§ **THE RECORDS**:
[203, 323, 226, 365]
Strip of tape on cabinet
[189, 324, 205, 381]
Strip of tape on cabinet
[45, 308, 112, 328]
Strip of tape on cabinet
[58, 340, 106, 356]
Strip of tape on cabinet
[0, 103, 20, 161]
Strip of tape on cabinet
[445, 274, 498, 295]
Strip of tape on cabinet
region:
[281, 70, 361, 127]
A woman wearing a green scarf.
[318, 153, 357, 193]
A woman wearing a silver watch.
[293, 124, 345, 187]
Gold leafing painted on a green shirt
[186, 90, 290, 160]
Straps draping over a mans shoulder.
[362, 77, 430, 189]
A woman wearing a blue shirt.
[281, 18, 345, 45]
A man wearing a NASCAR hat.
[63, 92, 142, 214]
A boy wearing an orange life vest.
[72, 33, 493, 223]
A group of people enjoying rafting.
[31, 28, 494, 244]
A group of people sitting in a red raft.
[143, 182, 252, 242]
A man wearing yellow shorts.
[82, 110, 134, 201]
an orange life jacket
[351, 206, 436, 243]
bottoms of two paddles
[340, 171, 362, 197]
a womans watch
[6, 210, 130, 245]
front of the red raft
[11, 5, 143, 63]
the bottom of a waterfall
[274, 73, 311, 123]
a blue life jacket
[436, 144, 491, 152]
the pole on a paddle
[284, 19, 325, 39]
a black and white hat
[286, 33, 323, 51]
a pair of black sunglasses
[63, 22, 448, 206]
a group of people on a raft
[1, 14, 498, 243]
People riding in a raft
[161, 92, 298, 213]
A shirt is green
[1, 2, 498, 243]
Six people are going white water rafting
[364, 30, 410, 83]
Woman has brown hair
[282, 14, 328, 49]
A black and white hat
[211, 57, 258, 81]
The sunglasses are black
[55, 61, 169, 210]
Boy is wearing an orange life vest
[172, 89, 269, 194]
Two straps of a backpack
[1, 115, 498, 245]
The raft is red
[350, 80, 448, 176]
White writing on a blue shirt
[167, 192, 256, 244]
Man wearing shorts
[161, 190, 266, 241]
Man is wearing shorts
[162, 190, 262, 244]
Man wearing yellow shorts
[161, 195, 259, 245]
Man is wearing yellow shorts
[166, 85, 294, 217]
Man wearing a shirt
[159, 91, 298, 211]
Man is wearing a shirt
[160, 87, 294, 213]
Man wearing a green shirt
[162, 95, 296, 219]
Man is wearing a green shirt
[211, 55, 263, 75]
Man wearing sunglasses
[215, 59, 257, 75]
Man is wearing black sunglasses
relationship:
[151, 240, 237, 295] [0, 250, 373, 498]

§ **TASK GOAL**: Copy out the material from the line with "[186, 90, 290, 160]" to the line with "a womans watch", both included, keeping every line as it appears.

§ **THE ANSWER**:
[186, 90, 290, 160]
Straps draping over a mans shoulder.
[362, 77, 430, 189]
A woman wearing a blue shirt.
[281, 18, 345, 45]
A man wearing a NASCAR hat.
[63, 92, 142, 214]
A boy wearing an orange life vest.
[72, 33, 493, 223]
A group of people enjoying rafting.
[31, 28, 494, 244]
A group of people sitting in a red raft.
[143, 182, 252, 242]
A man wearing yellow shorts.
[82, 110, 134, 201]
an orange life jacket
[351, 206, 436, 243]
bottoms of two paddles
[340, 171, 362, 197]
a womans watch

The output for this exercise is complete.